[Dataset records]
--------------------
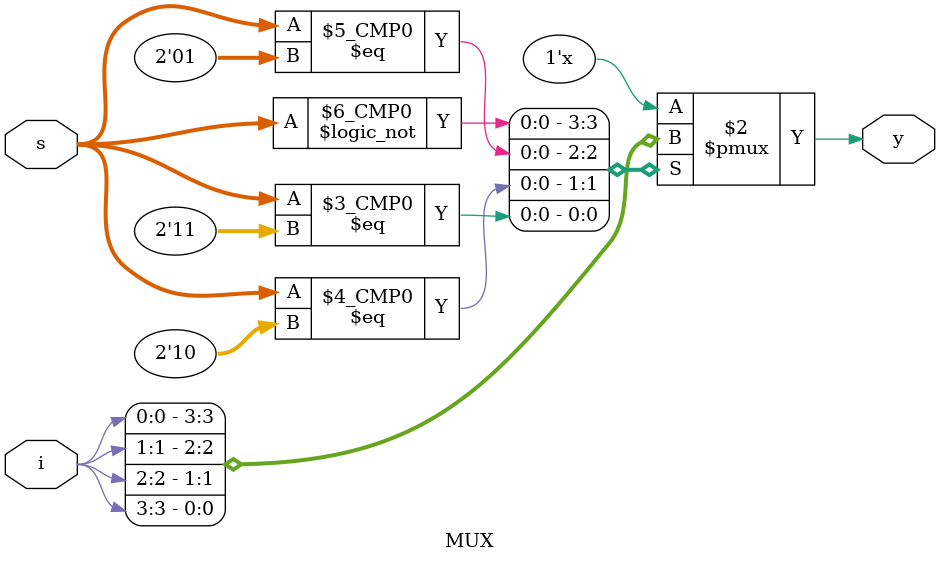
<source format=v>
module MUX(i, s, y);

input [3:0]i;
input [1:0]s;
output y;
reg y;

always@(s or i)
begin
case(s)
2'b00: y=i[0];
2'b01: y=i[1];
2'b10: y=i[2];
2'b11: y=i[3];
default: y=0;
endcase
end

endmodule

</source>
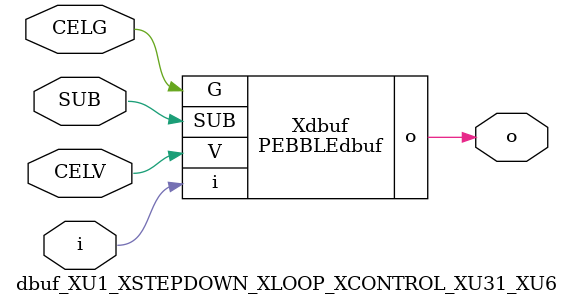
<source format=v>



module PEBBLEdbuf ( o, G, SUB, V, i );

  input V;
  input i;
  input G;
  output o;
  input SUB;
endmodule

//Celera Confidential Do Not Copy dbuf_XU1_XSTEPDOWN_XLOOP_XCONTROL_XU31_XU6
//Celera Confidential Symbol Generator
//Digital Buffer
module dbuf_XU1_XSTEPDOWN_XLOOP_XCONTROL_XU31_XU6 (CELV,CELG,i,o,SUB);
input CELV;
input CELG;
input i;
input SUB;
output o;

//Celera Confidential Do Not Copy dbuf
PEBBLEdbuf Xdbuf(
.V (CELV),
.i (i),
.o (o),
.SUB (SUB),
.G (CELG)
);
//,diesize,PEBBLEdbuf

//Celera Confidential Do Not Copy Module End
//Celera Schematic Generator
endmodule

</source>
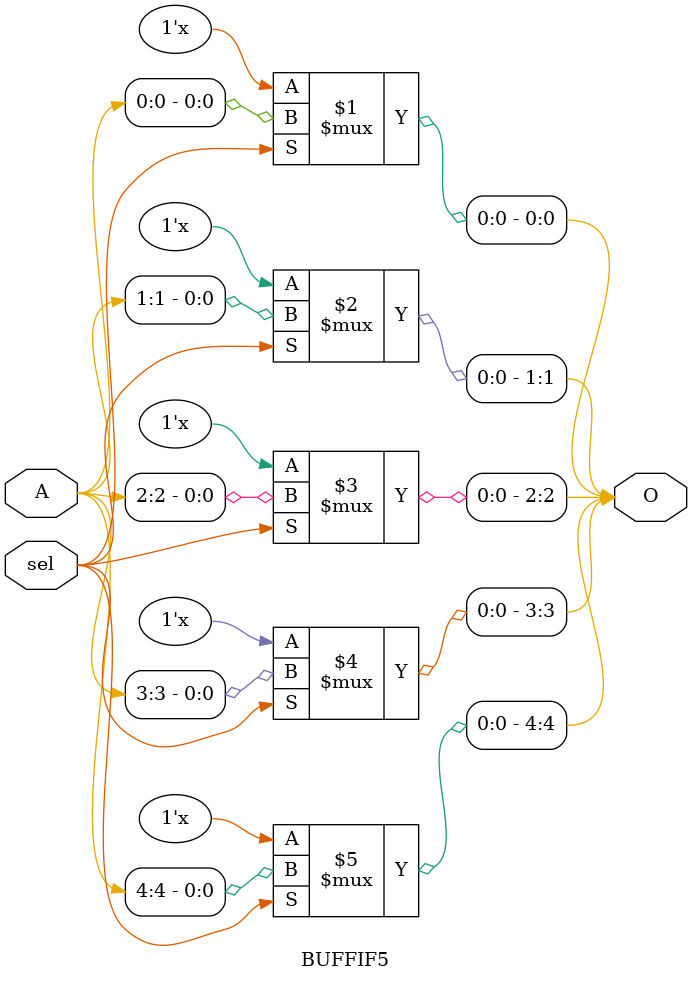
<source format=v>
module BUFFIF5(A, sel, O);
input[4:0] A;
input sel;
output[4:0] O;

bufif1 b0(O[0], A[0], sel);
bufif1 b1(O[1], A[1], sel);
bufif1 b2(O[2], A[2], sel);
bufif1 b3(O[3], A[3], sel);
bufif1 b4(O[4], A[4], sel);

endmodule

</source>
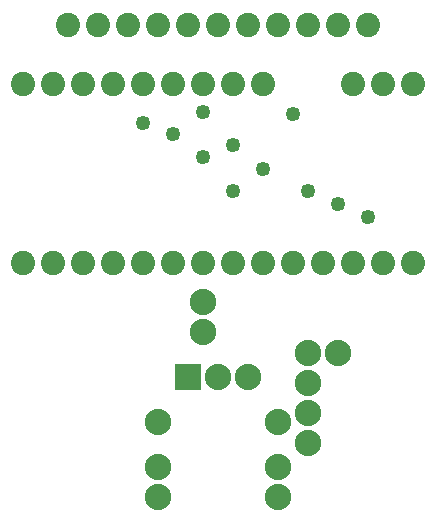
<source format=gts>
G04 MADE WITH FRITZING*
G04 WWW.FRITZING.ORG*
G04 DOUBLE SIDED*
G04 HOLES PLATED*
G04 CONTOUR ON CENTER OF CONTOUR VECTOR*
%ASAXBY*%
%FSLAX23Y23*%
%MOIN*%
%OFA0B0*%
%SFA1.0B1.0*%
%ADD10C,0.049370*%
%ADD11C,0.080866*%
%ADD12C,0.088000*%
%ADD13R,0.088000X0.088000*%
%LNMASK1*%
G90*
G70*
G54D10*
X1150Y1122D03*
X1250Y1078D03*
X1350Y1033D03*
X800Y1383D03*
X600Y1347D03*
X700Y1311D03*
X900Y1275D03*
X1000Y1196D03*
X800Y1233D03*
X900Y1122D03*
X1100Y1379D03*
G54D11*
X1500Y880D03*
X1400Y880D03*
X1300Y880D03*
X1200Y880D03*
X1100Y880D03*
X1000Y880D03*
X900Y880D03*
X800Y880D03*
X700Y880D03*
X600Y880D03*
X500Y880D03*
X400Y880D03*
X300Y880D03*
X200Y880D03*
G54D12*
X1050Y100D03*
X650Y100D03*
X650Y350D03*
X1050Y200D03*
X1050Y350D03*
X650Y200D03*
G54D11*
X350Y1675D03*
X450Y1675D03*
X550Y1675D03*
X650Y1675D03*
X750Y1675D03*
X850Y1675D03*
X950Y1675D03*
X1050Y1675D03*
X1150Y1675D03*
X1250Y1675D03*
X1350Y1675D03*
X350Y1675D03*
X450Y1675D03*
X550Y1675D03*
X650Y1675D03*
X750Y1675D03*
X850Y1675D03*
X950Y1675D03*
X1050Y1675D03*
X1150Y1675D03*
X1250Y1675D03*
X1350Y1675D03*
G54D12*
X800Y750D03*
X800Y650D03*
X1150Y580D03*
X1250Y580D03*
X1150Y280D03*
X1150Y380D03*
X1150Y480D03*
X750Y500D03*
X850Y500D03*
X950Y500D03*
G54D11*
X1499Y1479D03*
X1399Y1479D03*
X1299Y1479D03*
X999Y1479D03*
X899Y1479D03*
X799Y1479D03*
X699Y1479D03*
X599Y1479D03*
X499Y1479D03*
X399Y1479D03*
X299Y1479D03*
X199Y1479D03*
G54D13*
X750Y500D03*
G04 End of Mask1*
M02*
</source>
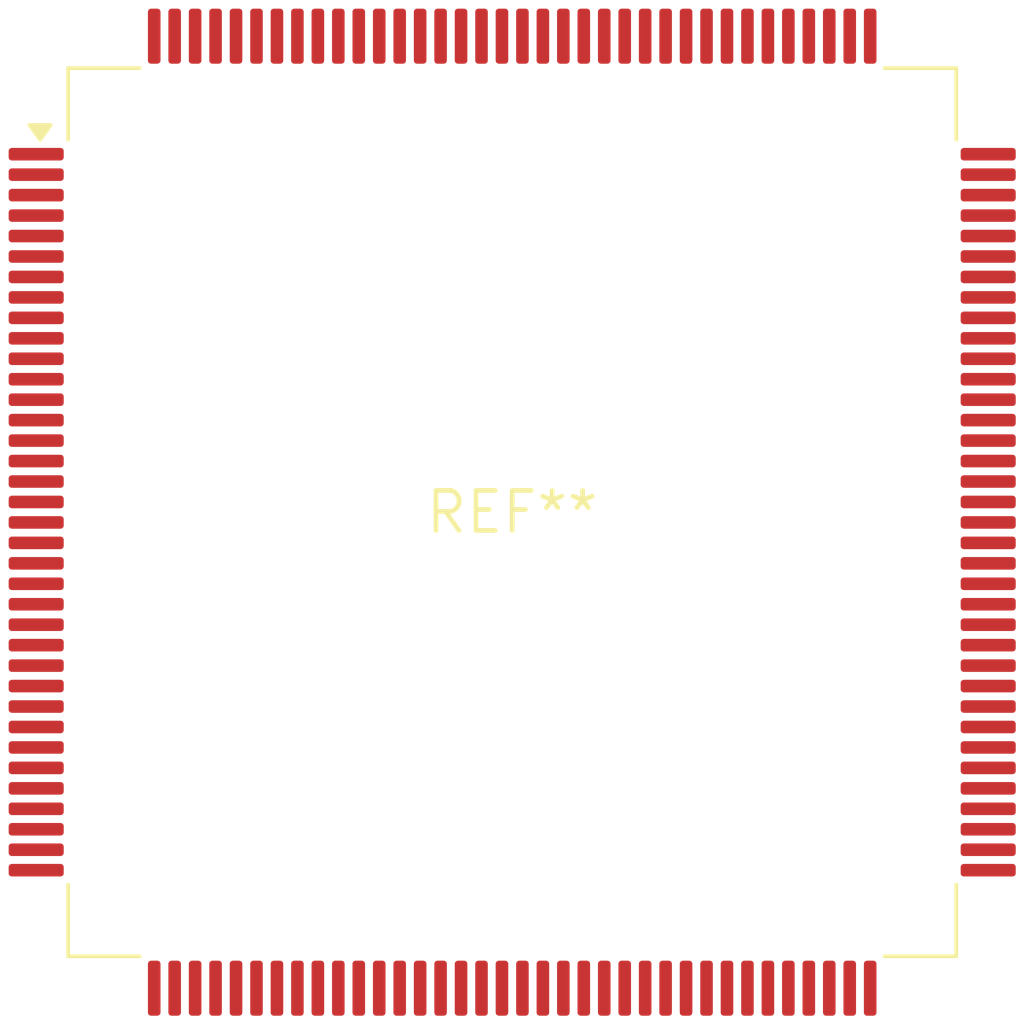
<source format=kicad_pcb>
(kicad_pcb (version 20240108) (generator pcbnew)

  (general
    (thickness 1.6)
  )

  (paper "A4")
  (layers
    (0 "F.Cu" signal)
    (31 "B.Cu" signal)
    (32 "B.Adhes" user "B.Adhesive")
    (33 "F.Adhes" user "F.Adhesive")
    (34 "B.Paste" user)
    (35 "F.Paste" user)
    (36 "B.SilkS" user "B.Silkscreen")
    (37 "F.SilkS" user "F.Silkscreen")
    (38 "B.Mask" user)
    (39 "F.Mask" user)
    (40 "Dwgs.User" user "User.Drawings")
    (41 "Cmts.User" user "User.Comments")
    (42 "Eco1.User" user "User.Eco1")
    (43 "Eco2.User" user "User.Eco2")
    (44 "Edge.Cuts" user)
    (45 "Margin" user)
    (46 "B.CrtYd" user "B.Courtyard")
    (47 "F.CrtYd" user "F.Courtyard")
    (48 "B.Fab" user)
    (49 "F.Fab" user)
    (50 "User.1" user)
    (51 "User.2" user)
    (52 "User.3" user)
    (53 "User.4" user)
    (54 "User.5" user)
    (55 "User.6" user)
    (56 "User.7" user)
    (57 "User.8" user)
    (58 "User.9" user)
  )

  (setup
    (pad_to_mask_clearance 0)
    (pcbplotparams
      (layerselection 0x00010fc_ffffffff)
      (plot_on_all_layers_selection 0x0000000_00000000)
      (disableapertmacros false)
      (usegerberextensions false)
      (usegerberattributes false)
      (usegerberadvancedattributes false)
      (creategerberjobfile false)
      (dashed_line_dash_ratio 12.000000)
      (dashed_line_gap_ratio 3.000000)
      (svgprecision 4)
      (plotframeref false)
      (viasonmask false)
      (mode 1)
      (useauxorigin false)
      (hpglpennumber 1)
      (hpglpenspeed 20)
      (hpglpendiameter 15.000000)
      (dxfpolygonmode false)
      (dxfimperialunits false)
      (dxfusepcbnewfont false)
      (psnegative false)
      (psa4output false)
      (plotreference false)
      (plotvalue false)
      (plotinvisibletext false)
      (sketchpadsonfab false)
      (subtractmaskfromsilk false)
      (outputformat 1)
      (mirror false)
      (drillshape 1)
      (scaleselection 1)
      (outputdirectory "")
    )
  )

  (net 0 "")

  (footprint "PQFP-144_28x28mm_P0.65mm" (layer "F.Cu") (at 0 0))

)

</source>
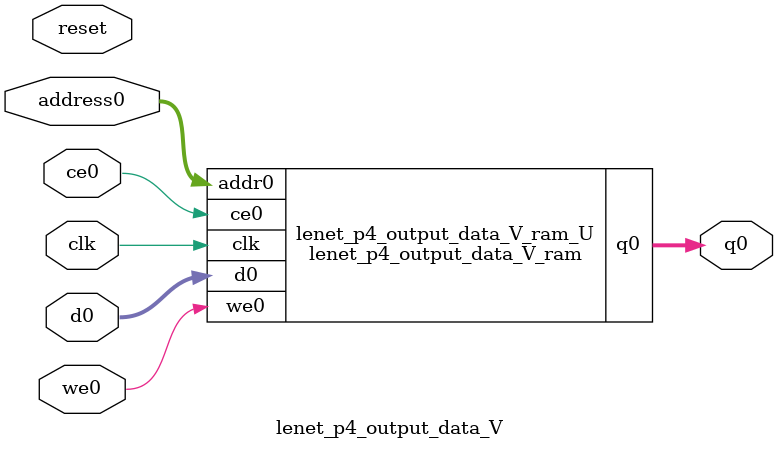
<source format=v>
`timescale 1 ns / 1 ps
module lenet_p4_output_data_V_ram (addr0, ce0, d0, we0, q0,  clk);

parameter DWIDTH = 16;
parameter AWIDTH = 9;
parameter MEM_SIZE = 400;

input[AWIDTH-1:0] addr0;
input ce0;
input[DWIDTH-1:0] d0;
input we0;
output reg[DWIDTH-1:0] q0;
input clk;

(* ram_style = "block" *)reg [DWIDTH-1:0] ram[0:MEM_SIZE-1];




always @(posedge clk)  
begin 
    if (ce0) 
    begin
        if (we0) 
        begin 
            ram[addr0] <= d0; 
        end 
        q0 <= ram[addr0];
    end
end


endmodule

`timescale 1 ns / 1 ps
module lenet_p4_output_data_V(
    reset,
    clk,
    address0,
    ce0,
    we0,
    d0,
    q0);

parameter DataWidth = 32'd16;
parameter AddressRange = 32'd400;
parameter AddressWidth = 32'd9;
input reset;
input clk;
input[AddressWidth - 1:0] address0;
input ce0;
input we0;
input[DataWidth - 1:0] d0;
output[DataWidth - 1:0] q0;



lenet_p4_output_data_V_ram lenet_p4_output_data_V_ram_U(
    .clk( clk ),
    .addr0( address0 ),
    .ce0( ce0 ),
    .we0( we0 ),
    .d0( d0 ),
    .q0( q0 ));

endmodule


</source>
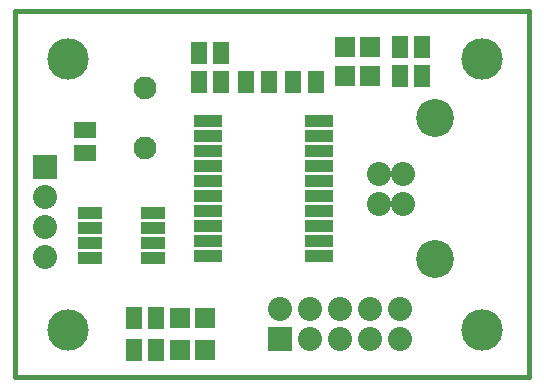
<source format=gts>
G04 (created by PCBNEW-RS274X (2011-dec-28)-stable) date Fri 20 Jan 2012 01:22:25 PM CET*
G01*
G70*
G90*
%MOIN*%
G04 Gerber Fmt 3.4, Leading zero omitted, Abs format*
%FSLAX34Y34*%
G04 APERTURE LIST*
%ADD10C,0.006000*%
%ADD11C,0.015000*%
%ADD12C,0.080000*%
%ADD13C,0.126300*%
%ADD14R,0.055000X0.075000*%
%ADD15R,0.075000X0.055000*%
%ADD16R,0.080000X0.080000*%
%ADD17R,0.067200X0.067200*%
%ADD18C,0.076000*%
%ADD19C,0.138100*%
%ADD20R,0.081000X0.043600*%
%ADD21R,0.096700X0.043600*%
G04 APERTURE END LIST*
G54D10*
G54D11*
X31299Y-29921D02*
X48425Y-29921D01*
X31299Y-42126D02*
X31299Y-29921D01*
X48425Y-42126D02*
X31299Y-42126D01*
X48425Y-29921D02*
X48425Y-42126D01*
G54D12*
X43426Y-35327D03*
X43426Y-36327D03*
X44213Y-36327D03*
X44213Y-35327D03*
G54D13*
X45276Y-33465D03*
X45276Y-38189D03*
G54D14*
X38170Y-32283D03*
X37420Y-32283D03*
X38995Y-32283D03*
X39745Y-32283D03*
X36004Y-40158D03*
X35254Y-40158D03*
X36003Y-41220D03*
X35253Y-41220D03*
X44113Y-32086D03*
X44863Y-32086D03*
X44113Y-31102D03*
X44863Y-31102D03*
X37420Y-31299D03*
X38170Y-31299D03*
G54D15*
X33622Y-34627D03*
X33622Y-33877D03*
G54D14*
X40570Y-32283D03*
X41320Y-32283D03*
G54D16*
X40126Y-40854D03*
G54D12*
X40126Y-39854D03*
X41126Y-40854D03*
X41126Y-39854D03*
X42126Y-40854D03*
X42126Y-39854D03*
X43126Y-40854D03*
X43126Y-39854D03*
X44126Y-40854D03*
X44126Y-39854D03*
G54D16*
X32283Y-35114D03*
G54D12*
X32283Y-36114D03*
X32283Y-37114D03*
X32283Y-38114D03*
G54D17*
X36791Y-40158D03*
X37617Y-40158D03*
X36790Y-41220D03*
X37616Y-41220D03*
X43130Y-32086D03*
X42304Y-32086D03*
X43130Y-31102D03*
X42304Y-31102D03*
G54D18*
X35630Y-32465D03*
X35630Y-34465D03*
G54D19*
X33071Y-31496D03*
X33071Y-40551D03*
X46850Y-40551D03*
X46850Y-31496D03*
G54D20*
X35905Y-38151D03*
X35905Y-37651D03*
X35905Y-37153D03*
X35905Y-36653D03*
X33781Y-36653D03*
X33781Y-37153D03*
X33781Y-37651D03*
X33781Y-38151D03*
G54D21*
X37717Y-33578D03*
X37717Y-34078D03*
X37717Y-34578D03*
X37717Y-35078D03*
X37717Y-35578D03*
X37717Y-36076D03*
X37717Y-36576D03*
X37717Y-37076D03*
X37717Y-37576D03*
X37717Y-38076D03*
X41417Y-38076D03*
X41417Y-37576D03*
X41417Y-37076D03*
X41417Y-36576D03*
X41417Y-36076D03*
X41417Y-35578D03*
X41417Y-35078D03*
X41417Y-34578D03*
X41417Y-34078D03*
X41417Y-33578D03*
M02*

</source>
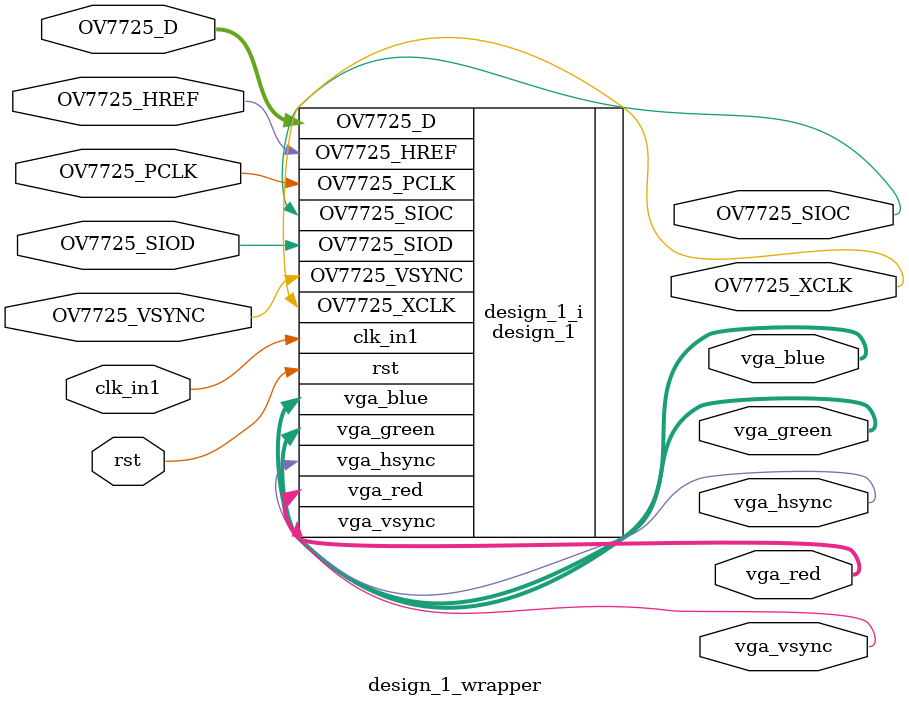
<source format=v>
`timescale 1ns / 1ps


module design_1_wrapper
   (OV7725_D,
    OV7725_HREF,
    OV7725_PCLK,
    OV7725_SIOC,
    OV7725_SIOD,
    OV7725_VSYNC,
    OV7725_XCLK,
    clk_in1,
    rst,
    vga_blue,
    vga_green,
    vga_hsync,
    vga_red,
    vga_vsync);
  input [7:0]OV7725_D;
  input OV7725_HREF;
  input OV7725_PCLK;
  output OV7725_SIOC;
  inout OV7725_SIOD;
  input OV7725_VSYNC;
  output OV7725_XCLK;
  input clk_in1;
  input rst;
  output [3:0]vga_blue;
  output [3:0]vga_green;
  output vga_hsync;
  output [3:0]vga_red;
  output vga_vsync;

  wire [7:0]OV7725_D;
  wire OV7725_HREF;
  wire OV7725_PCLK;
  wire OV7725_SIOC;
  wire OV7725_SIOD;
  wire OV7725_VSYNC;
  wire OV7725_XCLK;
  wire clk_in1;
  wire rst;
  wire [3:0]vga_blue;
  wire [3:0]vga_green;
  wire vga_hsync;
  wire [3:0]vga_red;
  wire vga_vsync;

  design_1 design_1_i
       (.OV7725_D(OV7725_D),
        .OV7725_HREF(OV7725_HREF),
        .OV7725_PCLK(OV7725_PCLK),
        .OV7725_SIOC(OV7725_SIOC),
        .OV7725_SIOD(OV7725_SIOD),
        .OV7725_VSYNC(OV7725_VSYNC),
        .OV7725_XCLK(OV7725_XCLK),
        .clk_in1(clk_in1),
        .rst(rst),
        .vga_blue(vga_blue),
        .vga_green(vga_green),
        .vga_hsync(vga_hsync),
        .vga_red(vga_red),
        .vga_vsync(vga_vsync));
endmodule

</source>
--------------------
_WHAT IS NEEDED_.
Count how many lines of the records hold the string "CELV"; the answer is that number alone.

_ANSWER SECTION_.
3